Work request
Reproduce the passage on the Israeli winter between "Now that I'm" and "warm them up.", inclusive, replacing "storeroom" with "basement".

Quoted passage

····················

No one's been complaining much, however. This winter has been unusually dry (but unusually cold) so far, and Israel's water reserves are very low. All the rain there is falls during the winter--from May to October there isn't a cloud in the sky--and what doesn't run into the Sea of Galilee or get soaked into the ground and winds up in an aquifer is a total loss. So snow, which melts slowly and doesn't run off saturated ground, is good. But what fell isn't enough, and we can only hope for a lot more stormy weather before the rainy season ends. The farmers, however, who are almost always unhappy (too dry, too wet, too windy, etc.) have already started lobbying the government for compensation on their spoiled crops and the price of strawberries this year is horrendous (the fact that it's a shemitta year, during which the land is supposed to lay fallow and the Orthodox won't eat the produce thereof unless certain methods are used, has jacked prices up anyway on just about everything).
Now that I'm diabetic I'm feeling the cold much more than I used to. And my computer is in a kind of storeroom that doesn't have any heating so I'm typing this with numb fingers. Could be worse, of course--last night, just as we sat down to Shabbat dinner, the electricity in our neighborhood went out for about 15 minutes. Very romantic.
And now I'm going to end this and put my hands back in my armpits to warm them up.

····················

Information provided
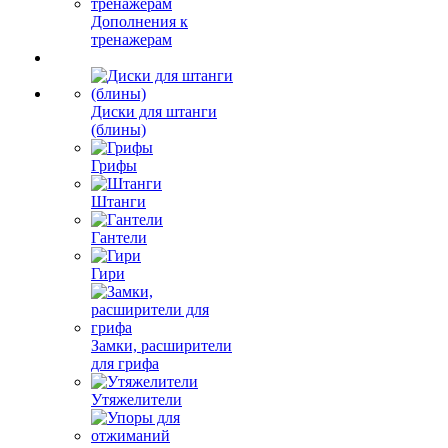
Дополнения к
тренажерам
Диски для штанги
(блины)
Грифы
Штанги
Гантели
Гири
Замки, расширители
для грифа
Утяжелители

····················

Solution to this problem
Now that I'm diabetic I'm feeling the cold much more than I used to. And my computer is in a kind of basement that doesn't have any heating so I'm typing this with numb fingers. Could be worse, of course--last night, just as we sat down to Shabbat dinner, the electricity in our neighborhood went out for about 15 minutes. Very romantic.
And now I'm going to end this and put my hands back in my armpits to warm them up.